Exercise goal: The entries contain pictures, which should not appear in the copy; everything else must be reproduced exactly.

Records for the task:

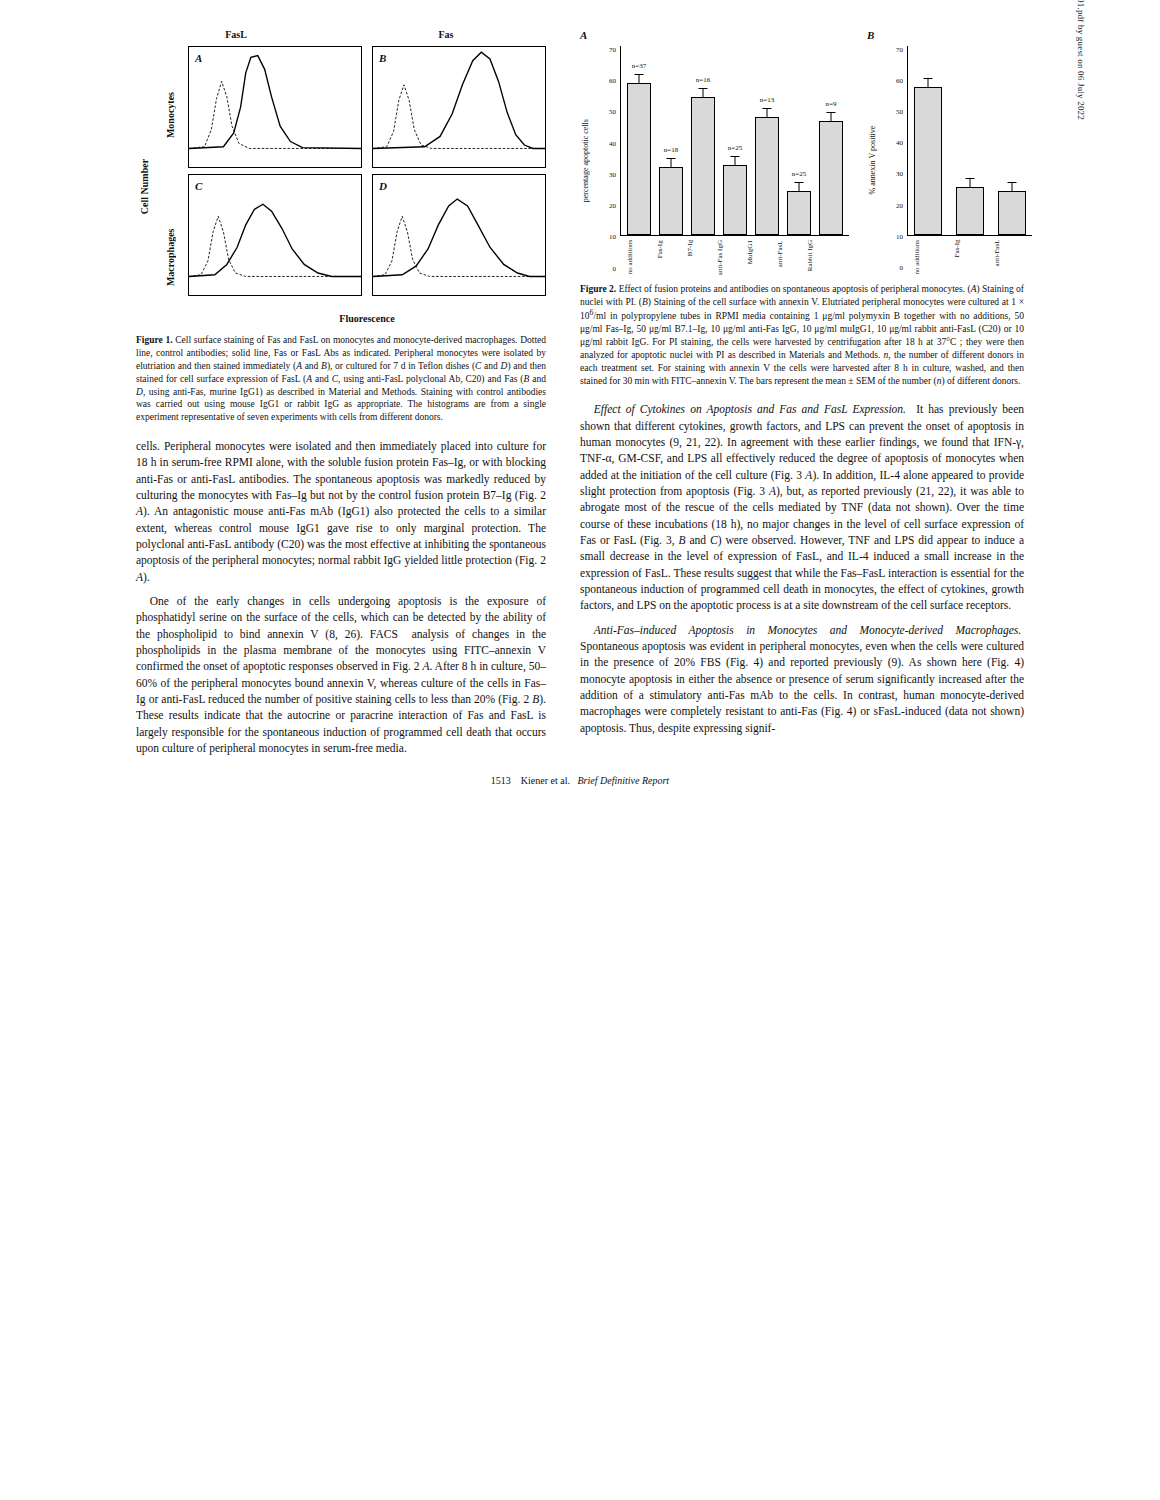Downloaded from http://rupress.org/jem/article-pdf/185/8/1511/1113893/5501.pdf by guest on 06 July 2022
FasL
Fas
Cell Number
Monocytes
Macrophages
A
120100806040200
100101102103104
B
120100806040200
100101102103104
C
1501209060300
100101102103104
D
1501209060300
100101102103104
Fluorescence
Figure 1. Cell surface staining of Fas and FasL on monocytes and monocyte-derived macrophages. Dotted line, control antibodies; solid line, Fas or FasL Abs as indicated. Peripheral monocytes were isolated by elutriation and then stained immediately (A and B), or cultured for 7 d in Teflon dishes (C and D) and then stained for cell surface expression of FasL (A and C, using anti-FasL polyclonal Ab, C20) and Fas (B and D, using anti-Fas, murine IgG1) as described in Material and Methods. Staining with control antibodies was carried out using mouse IgG1 or rabbit IgG as appropriate. The histograms are from a single experiment representative of seven experiments with cells from different donors.
cells. Peripheral monocytes were isolated and then immediately placed into culture for 18 h in serum-free RPMI alone, with the soluble fusion protein Fas–Ig, or with blocking anti-Fas or anti-FasL antibodies. The spontaneous apoptosis was markedly reduced by culturing the monocytes with Fas–Ig but not by the control fusion protein B7–Ig (Fig. 2 A). An antagonistic mouse anti-Fas mAb (IgG1) also protected the cells to a similar extent, whereas control mouse IgG1 gave rise to only marginal protection. The polyclonal anti-FasL antibody (C20) was the most effective at inhibiting the spontaneous apoptosis of the peripheral monocytes; normal rabbit IgG yielded little protection (Fig. 2 A).
One of the early changes in cells undergoing apoptosis is the exposure of phosphatidyl serine on the surface of the cells, which can be detected by the ability of the phospholipid to bind annexin V (8, 26). FACS analysis of changes in the phospholipids in the plasma membrane of the monocytes using FITC–annexin V confirmed the onset of apoptotic responses observed in Fig. 2 A. After 8 h in culture, 50–60% of the peripheral monocytes bound annexin V, whereas culture of the cells in Fas–Ig or anti-FasL reduced the number of positive staining cells to less than 20% (Fig. 2 B). These results indicate that the autocrine or paracrine interaction of Fas and FasL is largely responsible for the spontaneous induction of programmed cell death that occurs upon culture of peripheral monocytes in serum-free media.
A
percentage apoptotic cells
706050403020100
n=37
n=18
n=16
n=25
n=13
n=25
n=9
no additions Fas-Ig B7-Ig anti-Fas IgG MuIgG1 anti-FasL Rabbit IgG
B
% annexin V positive
706050403020100
no additions Fas-Ig anti-FasL
Figure 2. Effect of fusion proteins and antibodies on spontaneous apoptosis of peripheral monocytes. (A) Staining of nuclei with PI. (B) Staining of the cell surface with annexin V. Elutriated peripheral monocytes were cultured at 1 × 106/ml in polypropylene tubes in RPMI media containing 1 μg/ml polymyxin B together with no additions, 50 μg/ml Fas–Ig, 50 μg/ml B7.1–Ig, 10 μg/ml anti-Fas IgG, 10 μg/ml muIgG1, 10 μg/ml rabbit anti-FasL (C20) or 10 μg/ml rabbit IgG. For PI staining, the cells were harvested by centrifugation after 18 h at 37°C ; they were then analyzed for apoptotic nuclei with PI as described in Materials and Methods. n, the number of different donors in each treatment set. For staining with annexin V the cells were harvested after 8 h in culture, washed, and then stained for 30 min with FITC–annexin V. The bars represent the mean ± SEM of the number (n) of different donors.
Effect of Cytokines on Apoptosis and Fas and FasL Expression. It has previously been shown that different cytokines, growth factors, and LPS can prevent the onset of apoptosis in human monocytes (9, 21, 22). In agreement with these earlier findings, we found that IFN-γ, TNF-α, GM-CSF, and LPS all effectively reduced the degree of apoptosis of monocytes when added at the initiation of the cell culture (Fig. 3 A). In addition, IL-4 alone appeared to provide slight protection from apoptosis (Fig. 3 A), but, as reported previously (21, 22), it was able to abrogate most of the rescue of the cells mediated by TNF (data not shown). Over the time course of these incubations (18 h), no major changes in the level of cell surface expression of Fas or FasL (Fig. 3, B and C) were observed. However, TNF and LPS did appear to induce a small decrease in the level of expression of FasL, and IL-4 induced a small increase in the expression of FasL. These results suggest that while the Fas–FasL interaction is essential for the spontaneous induction of programmed cell death in monocytes, the effect of cytokines, growth factors, and LPS on the apoptotic process is at a site downstream of the cell surface receptors.
Anti-Fas–induced Apoptosis in Monocytes and Monocyte-derived Macrophages. Spontaneous apoptosis was evident in peripheral monocytes, even when the cells were cultured in the presence of 20% FBS (Fig. 4) and reported previously (9). As shown here (Fig. 4) monocyte apoptosis in either the absence or presence of serum significantly increased after the addition of a stimulatory anti-Fas mAb to the cells. In contrast, human monocyte-derived macrophages were completely resistant to anti-Fas (Fig. 4) or sFasL-induced (data not shown) apoptosis. Thus, despite expressing signif-
1513 Kiener et al. Brief Definitive Report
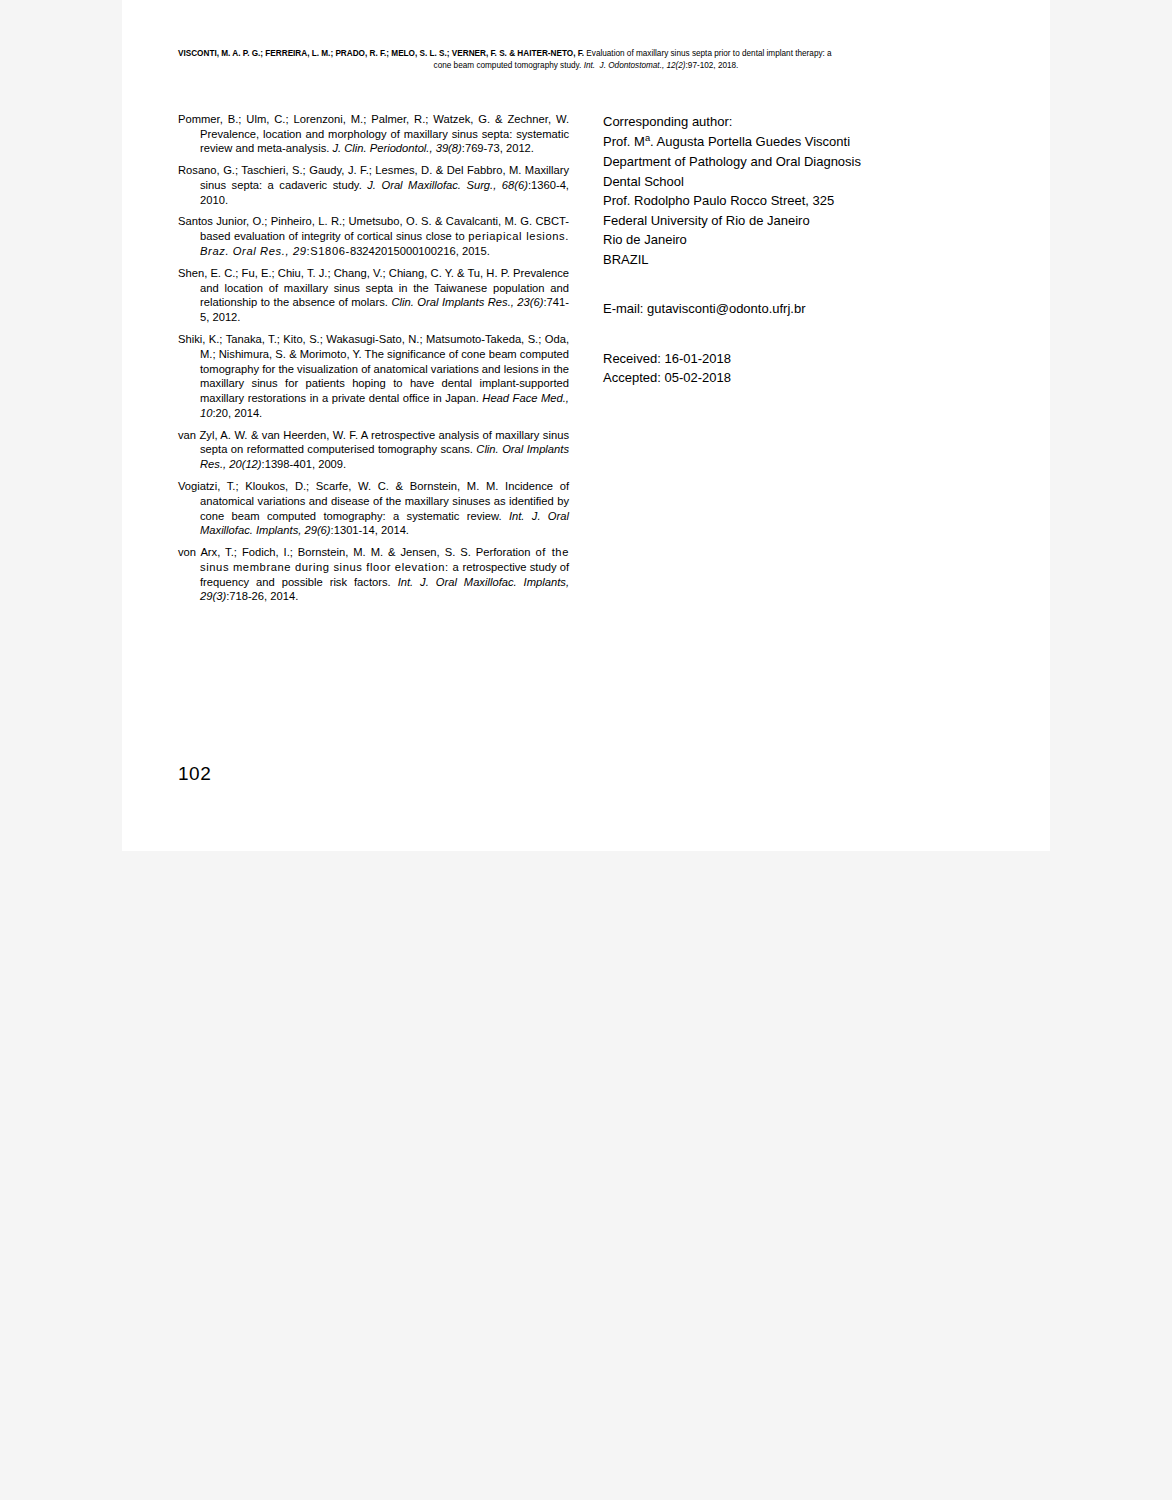VISCONTI, M. A. P. G.; FERREIRA, L. M.; PRADO, R. F.; MELO, S. L. S.; VERNER, F. S. & HAITER-NETO, F. Evaluation of maxillary sinus septa prior to dental implant therapy: a
cone beam computed tomography study. Int. J. Odontostomat., 12(2):97-102, 2018.
Pommer, B.; Ulm, C.; Lorenzoni, M.; Palmer, R.; Watzek, G. & Zechner, W. Prevalence, location and morphology of maxillary sinus septa: systematic review and meta-analysis. J. Clin. Periodontol., 39(8):769-73, 2012.
Rosano, G.; Taschieri, S.; Gaudy, J. F.; Lesmes, D. & Del Fabbro, M. Maxillary sinus septa: a cadaveric study. J. Oral Maxillofac. Surg., 68(6):1360-4, 2010.
Santos Junior, O.; Pinheiro, L. R.; Umetsubo, O. S. & Cavalcanti, M. G. CBCT-based evaluation of integrity of cortical sinus close to periapical lesions. Braz. Oral Res., 29:S1806-83242015000100216, 2015.
Shen, E. C.; Fu, E.; Chiu, T. J.; Chang, V.; Chiang, C. Y. & Tu, H. P. Prevalence and location of maxillary sinus septa in the Taiwanese population and relationship to the absence of molars. Clin. Oral Implants Res., 23(6):741-5, 2012.
Shiki, K.; Tanaka, T.; Kito, S.; Wakasugi-Sato, N.; Matsumoto-Takeda, S.; Oda, M.; Nishimura, S. & Morimoto, Y. The significance of cone beam computed tomography for the visualization of anatomical variations and lesions in the maxillary sinus for patients hoping to have dental implant-supported maxillary restorations in a private dental office in Japan. Head Face Med., 10:20, 2014.
van Zyl, A. W. & van Heerden, W. F. A retrospective analysis of maxillary sinus septa on reformatted computerised tomography scans. Clin. Oral Implants Res., 20(12):1398-401, 2009.
Vogiatzi, T.; Kloukos, D.; Scarfe, W. C. & Bornstein, M. M. Incidence of anatomical variations and disease of the maxillary sinuses as identified by cone beam computed tomography: a systematic review. Int. J. Oral Maxillofac. Implants, 29(6):1301-14, 2014.
von Arx, T.; Fodich, I.; Bornstein, M. M. & Jensen, S. S. Perforation of the sinus membrane during sinus floor elevation: a retrospective study of frequency and possible risk factors. Int. J. Oral Maxillofac. Implants, 29(3):718-26, 2014.
Corresponding author:
Prof. Ma. Augusta Portella Guedes Visconti
Department of Pathology and Oral Diagnosis
Dental School
Prof. Rodolpho Paulo Rocco Street, 325
Federal University of Rio de Janeiro
Rio de Janeiro
BRAZIL
E-mail: gutavisconti@odonto.ufrj.br
Received: 16-01-2018
Accepted: 05-02-2018
102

Exercise result:
Downloaded from http://rupress.org/jem/article-pdf/185/8/1511/1113893/5501.pdf by guest on 06 July 2022
FasL
Fas
Cell Number
Monocytes
Macrophages
A
120100806040200
100101102103104
B
120100806040200
100101102103104
C
1501209060300
100101102103104
D
1501209060300
100101102103104
Fluorescence
Figure 1. Cell surface staining of Fas and FasL on monocytes and monocyte-derived macrophages. Dotted line, control antibodies; solid line, Fas or FasL Abs as indicated. Peripheral monocytes were isolated by elutriation and then stained immediately (A and B), or cultured for 7 d in Teflon dishes (C and D) and then stained for cell surface expression of FasL (A and C, using anti-FasL polyclonal Ab, C20) and Fas (B and D, using anti-Fas, murine IgG1) as described in Material and Methods. Staining with control antibodies was carried out using mouse IgG1 or rabbit IgG as appropriate. The histograms are from a single experiment representative of seven experiments with cells from different donors.
cells. Peripheral monocytes were isolated and then immediately placed into culture for 18 h in serum-free RPMI alone, with the soluble fusion protein Fas–Ig, or with blocking anti-Fas or anti-FasL antibodies. The spontaneous apoptosis was markedly reduced by culturing the monocytes with Fas–Ig but not by the control fusion protein B7–Ig (Fig. 2 A). An antagonistic mouse anti-Fas mAb (IgG1) also protected the cells to a similar extent, whereas control mouse IgG1 gave rise to only marginal protection. The polyclonal anti-FasL antibody (C20) was the most effective at inhibiting the spontaneous apoptosis of the peripheral monocytes; normal rabbit IgG yielded little protection (Fig. 2 A).
One of the early changes in cells undergoing apoptosis is the exposure of phosphatidyl serine on the surface of the cells, which can be detected by the ability of the phospholipid to bind annexin V (8, 26). FACS analysis of changes in the phospholipids in the plasma membrane of the monocytes using FITC–annexin V confirmed the onset of apoptotic responses observed in Fig. 2 A. After 8 h in culture, 50–60% of the peripheral monocytes bound annexin V, whereas culture of the cells in Fas–Ig or anti-FasL reduced the number of positive staining cells to less than 20% (Fig. 2 B). These results indicate that the autocrine or paracrine interaction of Fas and FasL is largely responsible for the spontaneous induction of programmed cell death that occurs upon culture of peripheral monocytes in serum-free media.
A
percentage apoptotic cells
706050403020100
n=37
n=18
n=16
n=25
n=13
n=25
n=9
no additions Fas-Ig B7-Ig anti-Fas IgG MuIgG1 anti-FasL Rabbit IgG
B
% annexin V positive
706050403020100
no additions Fas-Ig anti-FasL
Figure 2. Effect of fusion proteins and antibodies on spontaneous apoptosis of peripheral monocytes. (A) Staining of nuclei with PI. (B) Staining of the cell surface with annexin V. Elutriated peripheral monocytes were cultured at 1 × 106/ml in polypropylene tubes in RPMI media containing 1 μg/ml polymyxin B together with no additions, 50 μg/ml Fas–Ig, 50 μg/ml B7.1–Ig, 10 μg/ml anti-Fas IgG, 10 μg/ml muIgG1, 10 μg/ml rabbit anti-FasL (C20) or 10 μg/ml rabbit IgG. For PI staining, the cells were harvested by centrifugation after 18 h at 37°C ; they were then analyzed for apoptotic nuclei with PI as described in Materials and Methods. n, the number of different donors in each treatment set. For staining with annexin V the cells were harvested after 8 h in culture, washed, and then stained for 30 min with FITC–annexin V. The bars represent the mean ± SEM of the number (n) of different donors.
Effect of Cytokines on Apoptosis and Fas and FasL Expression. It has previously been shown that different cytokines, growth factors, and LPS can prevent the onset of apoptosis in human monocytes (9, 21, 22). In agreement with these earlier findings, we found that IFN-γ, TNF-α, GM-CSF, and LPS all effectively reduced the degree of apoptosis of monocytes when added at the initiation of the cell culture (Fig. 3 A). In addition, IL-4 alone appeared to provide slight protection from apoptosis (Fig. 3 A), but, as reported previously (21, 22), it was able to abrogate most of the rescue of the cells mediated by TNF (data not shown). Over the time course of these incubations (18 h), no major changes in the level of cell surface expression of Fas or FasL (Fig. 3, B and C) were observed. However, TNF and LPS did appear to induce a small decrease in the level of expression of FasL, and IL-4 induced a small increase in the expression of FasL. These results suggest that while the Fas–FasL interaction is essential for the spontaneous induction of programmed cell death in monocytes, the effect of cytokines, growth factors, and LPS on the apoptotic process is at a site downstream of the cell surface receptors.
Anti-Fas–induced Apoptosis in Monocytes and Monocyte-derived Macrophages. Spontaneous apoptosis was evident in peripheral monocytes, even when the cells were cultured in the presence of 20% FBS (Fig. 4) and reported previously (9). As shown here (Fig. 4) monocyte apoptosis in either the absence or presence of serum significantly increased after the addition of a stimulatory anti-Fas mAb to the cells. In contrast, human monocyte-derived macrophages were completely resistant to anti-Fas (Fig. 4) or sFasL-induced (data not shown) apoptosis. Thus, despite expressing signif-
1513 Kiener et al. Brief Definitive Report
VISCONTI, M. A. P. G.; FERREIRA, L. M.; PRADO, R. F.; MELO, S. L. S.; VERNER, F. S. & HAITER-NETO, F. Evaluation of maxillary sinus septa prior to dental implant therapy: a
cone beam computed tomography study. Int. J. Odontostomat., 12(2):97-102, 2018.
Pommer, B.; Ulm, C.; Lorenzoni, M.; Palmer, R.; Watzek, G. & Zechner, W. Prevalence, location and morphology of maxillary sinus septa: systematic review and meta-analysis. J. Clin. Periodontol., 39(8):769-73, 2012.
Rosano, G.; Taschieri, S.; Gaudy, J. F.; Lesmes, D. & Del Fabbro, M. Maxillary sinus septa: a cadaveric study. J. Oral Maxillofac. Surg., 68(6):1360-4, 2010.
Santos Junior, O.; Pinheiro, L. R.; Umetsubo, O. S. & Cavalcanti, M. G. CBCT-based evaluation of integrity of cortical sinus close to periapical lesions. Braz. Oral Res., 29:S1806-83242015000100216, 2015.
Shen, E. C.; Fu, E.; Chiu, T. J.; Chang, V.; Chiang, C. Y. & Tu, H. P. Prevalence and location of maxillary sinus septa in the Taiwanese population and relationship to the absence of molars. Clin. Oral Implants Res., 23(6):741-5, 2012.
Shiki, K.; Tanaka, T.; Kito, S.; Wakasugi-Sato, N.; Matsumoto-Takeda, S.; Oda, M.; Nishimura, S. & Morimoto, Y. The significance of cone beam computed tomography for the visualization of anatomical variations and lesions in the maxillary sinus for patients hoping to have dental implant-supported maxillary restorations in a private dental office in Japan. Head Face Med., 10:20, 2014.
van Zyl, A. W. & van Heerden, W. F. A retrospective analysis of maxillary sinus septa on reformatted computerised tomography scans. Clin. Oral Implants Res., 20(12):1398-401, 2009.
Vogiatzi, T.; Kloukos, D.; Scarfe, W. C. & Bornstein, M. M. Incidence of anatomical variations and disease of the maxillary sinuses as identified by cone beam computed tomography: a systematic review. Int. J. Oral Maxillofac. Implants, 29(6):1301-14, 2014.
von Arx, T.; Fodich, I.; Bornstein, M. M. & Jensen, S. S. Perforation of the sinus membrane during sinus floor elevation: a retrospective study of frequency and possible risk factors. Int. J. Oral Maxillofac. Implants, 29(3):718-26, 2014.
Corresponding author:
Prof. Ma. Augusta Portella Guedes Visconti
Department of Pathology and Oral Diagnosis
Dental School
Prof. Rodolpho Paulo Rocco Street, 325
Federal University of Rio de Janeiro
Rio de Janeiro
BRAZIL
E-mail: gutavisconti@odonto.ufrj.br
Received: 16-01-2018
Accepted: 05-02-2018
102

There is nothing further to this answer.